- Opening Delimiter -

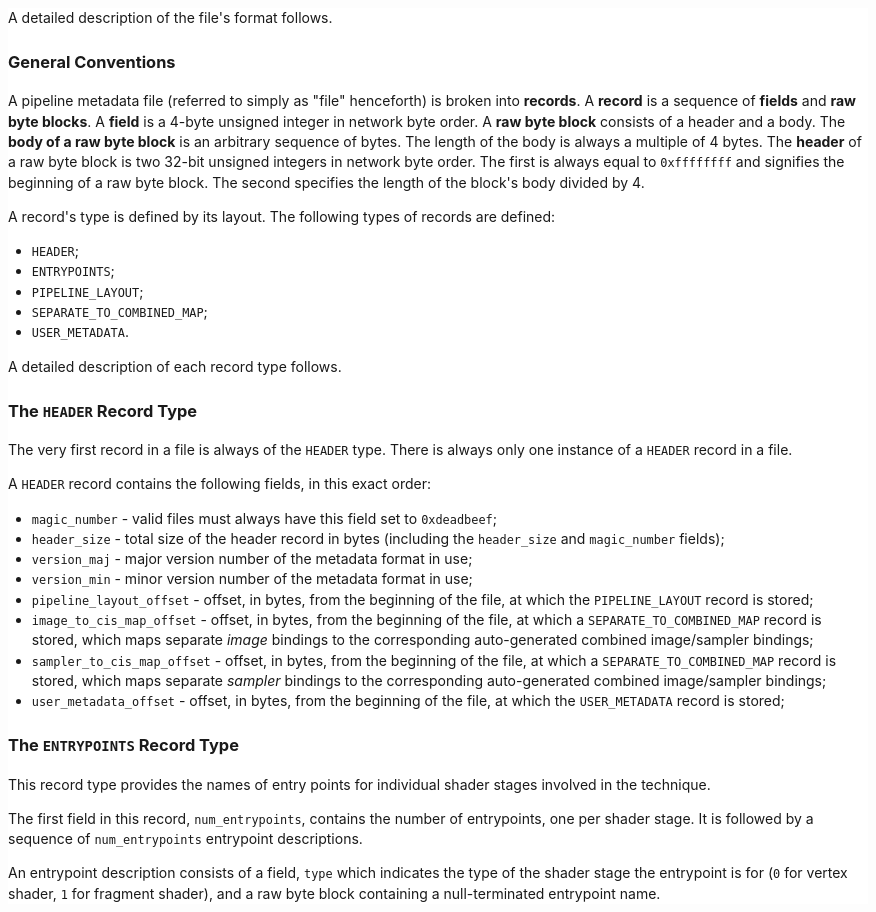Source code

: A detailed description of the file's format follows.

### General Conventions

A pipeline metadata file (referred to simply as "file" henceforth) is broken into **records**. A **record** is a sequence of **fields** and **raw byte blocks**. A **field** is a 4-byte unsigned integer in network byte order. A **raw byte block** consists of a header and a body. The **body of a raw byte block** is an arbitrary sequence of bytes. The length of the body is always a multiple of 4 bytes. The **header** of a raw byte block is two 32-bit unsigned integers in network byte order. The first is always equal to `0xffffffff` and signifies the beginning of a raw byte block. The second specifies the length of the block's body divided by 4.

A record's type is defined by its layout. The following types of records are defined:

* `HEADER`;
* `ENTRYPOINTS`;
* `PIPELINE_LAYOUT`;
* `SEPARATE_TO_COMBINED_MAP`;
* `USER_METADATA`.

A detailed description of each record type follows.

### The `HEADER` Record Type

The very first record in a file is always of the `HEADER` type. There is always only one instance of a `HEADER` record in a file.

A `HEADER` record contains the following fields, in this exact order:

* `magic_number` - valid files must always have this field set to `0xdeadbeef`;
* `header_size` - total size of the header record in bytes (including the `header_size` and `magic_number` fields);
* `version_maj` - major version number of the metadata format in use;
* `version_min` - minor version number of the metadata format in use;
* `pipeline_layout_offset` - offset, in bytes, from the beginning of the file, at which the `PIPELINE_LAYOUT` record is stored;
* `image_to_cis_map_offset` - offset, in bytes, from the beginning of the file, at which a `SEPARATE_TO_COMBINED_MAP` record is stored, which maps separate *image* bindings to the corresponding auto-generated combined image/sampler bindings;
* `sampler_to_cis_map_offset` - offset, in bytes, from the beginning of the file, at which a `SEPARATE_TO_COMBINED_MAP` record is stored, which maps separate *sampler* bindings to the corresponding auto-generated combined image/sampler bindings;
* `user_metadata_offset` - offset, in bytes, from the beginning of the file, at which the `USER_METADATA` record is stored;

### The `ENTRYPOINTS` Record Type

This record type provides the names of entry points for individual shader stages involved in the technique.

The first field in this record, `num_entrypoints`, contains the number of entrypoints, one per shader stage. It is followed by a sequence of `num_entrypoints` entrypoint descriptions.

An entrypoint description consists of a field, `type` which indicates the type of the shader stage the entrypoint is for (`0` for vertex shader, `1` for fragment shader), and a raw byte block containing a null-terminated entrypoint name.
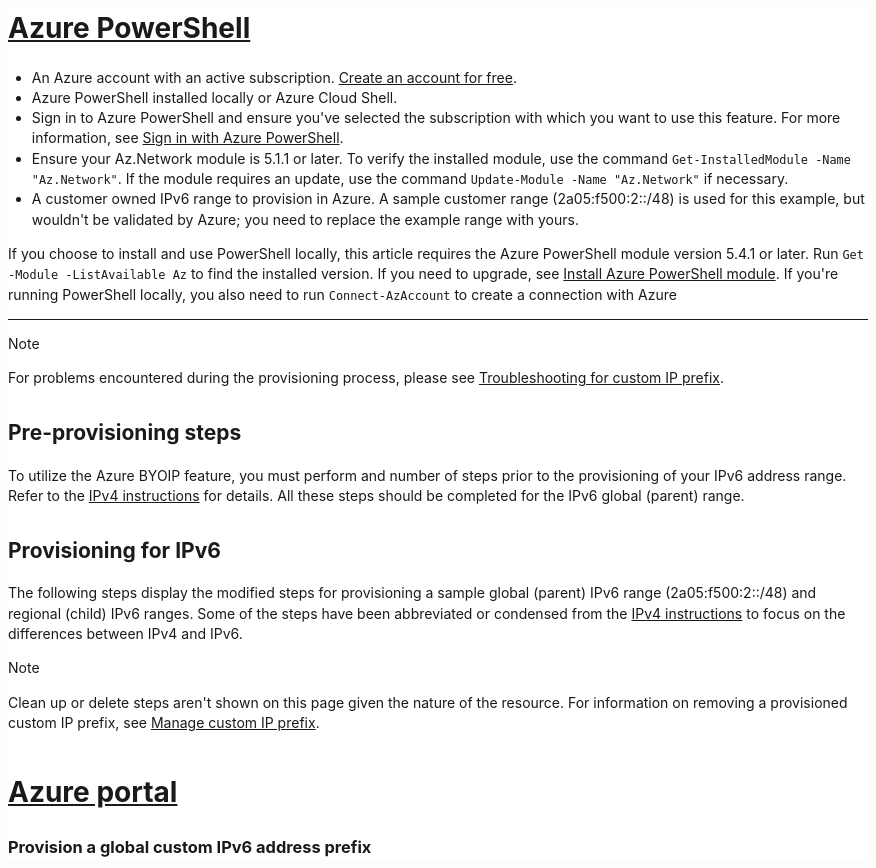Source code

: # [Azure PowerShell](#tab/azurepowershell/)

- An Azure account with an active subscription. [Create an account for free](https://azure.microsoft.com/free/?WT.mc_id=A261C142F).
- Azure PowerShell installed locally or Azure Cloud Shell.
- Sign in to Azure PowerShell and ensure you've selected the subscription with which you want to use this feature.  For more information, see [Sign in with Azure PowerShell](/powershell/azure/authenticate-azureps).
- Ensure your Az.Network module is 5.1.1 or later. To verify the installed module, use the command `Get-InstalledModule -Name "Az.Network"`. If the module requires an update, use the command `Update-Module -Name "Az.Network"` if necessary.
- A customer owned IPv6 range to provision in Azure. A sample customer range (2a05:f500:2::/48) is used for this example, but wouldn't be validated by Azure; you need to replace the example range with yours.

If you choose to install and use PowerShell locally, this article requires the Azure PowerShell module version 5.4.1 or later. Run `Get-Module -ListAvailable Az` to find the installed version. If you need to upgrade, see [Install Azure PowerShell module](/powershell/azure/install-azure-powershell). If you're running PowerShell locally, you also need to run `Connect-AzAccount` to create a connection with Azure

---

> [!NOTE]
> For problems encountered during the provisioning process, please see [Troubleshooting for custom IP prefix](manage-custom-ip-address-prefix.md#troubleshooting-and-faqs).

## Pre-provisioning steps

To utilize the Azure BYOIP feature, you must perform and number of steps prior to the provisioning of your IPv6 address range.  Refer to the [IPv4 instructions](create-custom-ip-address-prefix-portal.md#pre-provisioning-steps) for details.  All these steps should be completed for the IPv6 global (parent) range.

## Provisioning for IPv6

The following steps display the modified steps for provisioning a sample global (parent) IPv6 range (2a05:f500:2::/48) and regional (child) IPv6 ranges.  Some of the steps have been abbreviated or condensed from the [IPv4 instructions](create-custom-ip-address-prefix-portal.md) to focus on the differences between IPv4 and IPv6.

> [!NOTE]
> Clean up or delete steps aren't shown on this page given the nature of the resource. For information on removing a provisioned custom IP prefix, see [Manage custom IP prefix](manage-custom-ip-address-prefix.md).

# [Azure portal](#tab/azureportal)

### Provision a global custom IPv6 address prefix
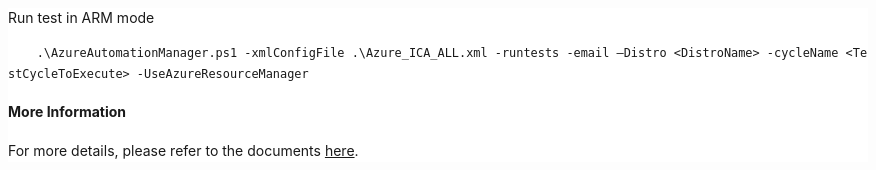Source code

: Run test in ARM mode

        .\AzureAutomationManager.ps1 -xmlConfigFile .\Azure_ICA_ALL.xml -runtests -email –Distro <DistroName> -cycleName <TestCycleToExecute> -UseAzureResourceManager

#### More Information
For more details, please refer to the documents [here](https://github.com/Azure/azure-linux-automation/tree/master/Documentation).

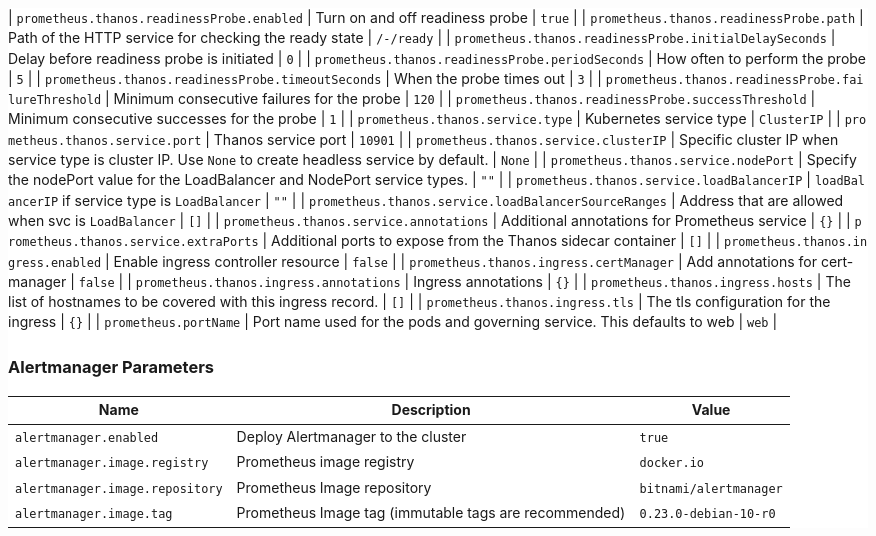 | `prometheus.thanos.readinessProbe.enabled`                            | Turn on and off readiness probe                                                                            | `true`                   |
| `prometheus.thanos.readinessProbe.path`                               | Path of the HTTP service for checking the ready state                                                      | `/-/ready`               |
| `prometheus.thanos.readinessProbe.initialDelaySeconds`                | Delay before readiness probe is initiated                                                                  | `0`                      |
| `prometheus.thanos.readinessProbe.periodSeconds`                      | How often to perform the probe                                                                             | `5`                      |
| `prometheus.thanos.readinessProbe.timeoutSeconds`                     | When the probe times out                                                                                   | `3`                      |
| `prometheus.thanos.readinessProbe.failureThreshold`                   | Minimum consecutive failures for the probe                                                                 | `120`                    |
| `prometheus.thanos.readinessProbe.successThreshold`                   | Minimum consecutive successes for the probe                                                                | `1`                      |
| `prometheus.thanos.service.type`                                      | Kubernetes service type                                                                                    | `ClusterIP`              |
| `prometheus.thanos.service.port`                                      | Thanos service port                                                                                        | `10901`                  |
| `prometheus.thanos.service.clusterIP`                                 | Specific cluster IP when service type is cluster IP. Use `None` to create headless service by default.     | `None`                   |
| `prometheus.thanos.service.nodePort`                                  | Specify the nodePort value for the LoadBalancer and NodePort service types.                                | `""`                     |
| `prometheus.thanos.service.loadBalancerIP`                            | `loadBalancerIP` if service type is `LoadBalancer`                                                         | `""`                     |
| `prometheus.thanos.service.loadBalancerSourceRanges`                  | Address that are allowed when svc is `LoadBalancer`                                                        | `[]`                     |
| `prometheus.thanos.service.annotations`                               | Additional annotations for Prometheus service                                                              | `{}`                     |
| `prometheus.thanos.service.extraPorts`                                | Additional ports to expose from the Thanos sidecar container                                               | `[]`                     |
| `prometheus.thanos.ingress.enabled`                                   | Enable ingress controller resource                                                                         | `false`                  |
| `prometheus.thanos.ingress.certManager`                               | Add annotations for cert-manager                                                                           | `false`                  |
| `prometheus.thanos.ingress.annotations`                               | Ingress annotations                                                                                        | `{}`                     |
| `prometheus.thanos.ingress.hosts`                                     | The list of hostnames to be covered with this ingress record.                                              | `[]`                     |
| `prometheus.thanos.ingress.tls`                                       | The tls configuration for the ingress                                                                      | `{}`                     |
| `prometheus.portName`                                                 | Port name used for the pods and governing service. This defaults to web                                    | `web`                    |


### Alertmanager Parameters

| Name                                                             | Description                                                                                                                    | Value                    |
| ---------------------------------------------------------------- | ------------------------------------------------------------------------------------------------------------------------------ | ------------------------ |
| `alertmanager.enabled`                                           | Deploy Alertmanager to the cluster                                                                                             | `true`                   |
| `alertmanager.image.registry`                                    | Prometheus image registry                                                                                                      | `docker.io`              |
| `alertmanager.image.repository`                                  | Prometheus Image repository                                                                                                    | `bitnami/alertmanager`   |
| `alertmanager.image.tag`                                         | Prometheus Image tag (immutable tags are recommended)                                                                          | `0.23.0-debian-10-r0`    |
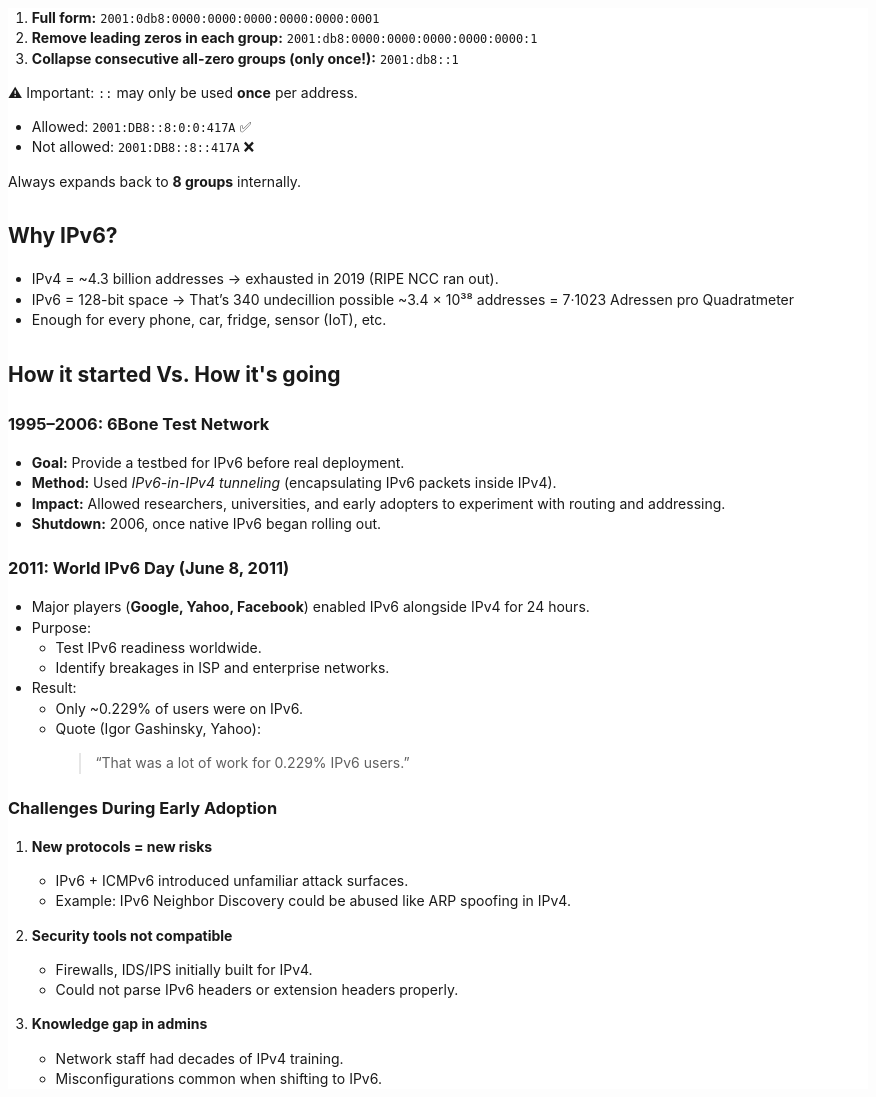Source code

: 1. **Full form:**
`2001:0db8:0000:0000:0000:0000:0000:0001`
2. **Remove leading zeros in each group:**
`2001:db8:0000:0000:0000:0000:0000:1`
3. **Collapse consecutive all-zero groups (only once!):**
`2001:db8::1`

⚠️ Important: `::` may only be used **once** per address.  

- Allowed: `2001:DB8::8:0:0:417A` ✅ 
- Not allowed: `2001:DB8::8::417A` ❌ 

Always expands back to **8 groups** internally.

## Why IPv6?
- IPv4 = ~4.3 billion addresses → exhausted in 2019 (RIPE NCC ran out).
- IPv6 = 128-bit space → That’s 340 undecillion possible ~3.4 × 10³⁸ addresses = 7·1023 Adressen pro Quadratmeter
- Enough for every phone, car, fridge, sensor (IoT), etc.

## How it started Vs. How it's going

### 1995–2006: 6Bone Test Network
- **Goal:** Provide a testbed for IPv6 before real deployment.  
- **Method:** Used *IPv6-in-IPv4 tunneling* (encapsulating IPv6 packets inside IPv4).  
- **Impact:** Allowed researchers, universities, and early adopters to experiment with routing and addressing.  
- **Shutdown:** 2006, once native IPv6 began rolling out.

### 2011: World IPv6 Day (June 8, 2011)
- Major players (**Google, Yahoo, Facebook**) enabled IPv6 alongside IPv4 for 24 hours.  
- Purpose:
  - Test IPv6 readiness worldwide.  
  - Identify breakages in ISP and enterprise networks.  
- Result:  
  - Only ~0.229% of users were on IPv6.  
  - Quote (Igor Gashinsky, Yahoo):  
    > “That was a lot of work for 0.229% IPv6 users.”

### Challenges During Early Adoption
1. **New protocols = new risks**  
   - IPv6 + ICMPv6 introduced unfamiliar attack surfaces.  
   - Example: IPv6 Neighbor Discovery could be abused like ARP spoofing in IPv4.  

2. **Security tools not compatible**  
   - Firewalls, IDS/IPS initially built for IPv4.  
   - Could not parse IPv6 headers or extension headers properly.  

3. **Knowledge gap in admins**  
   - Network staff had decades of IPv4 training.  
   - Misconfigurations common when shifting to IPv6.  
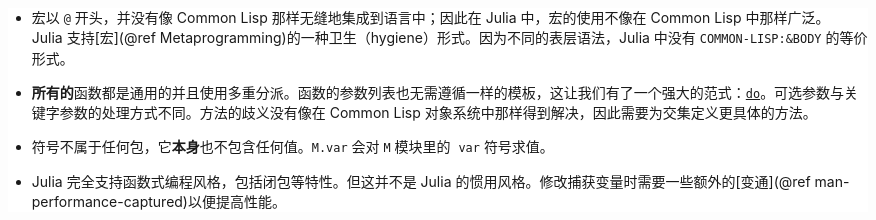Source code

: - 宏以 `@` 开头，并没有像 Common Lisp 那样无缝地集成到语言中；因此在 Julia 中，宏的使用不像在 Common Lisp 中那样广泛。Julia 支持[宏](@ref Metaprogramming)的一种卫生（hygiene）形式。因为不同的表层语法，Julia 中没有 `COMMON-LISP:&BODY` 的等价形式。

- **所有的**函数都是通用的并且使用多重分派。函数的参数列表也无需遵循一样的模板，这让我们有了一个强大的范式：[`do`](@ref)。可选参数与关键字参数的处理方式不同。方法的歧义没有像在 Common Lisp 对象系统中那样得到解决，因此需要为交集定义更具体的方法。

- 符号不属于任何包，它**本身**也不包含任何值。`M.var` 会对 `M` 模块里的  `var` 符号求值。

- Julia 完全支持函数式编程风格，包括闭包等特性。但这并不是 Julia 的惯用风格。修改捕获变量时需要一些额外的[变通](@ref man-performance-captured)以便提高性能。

- Closing Delimiter -

* WORK ITEM: Write out the lines from the records starting at the line containing "### 1995–2006: 6Bone Test Network" and ending at the line containing "- **Impact:** Allowed", including both of those lines, without any changes.

* TASK OUTPUT:
### 1995–2006: 6Bone Test Network
- **Goal:** Provide a testbed for IPv6 before real deployment.  
- **Method:** Used *IPv6-in-IPv4 tunneling* (encapsulating IPv6 packets inside IPv4).  
- **Impact:** Allowed researchers, universities, and early adopters to experiment with routing and addressing.  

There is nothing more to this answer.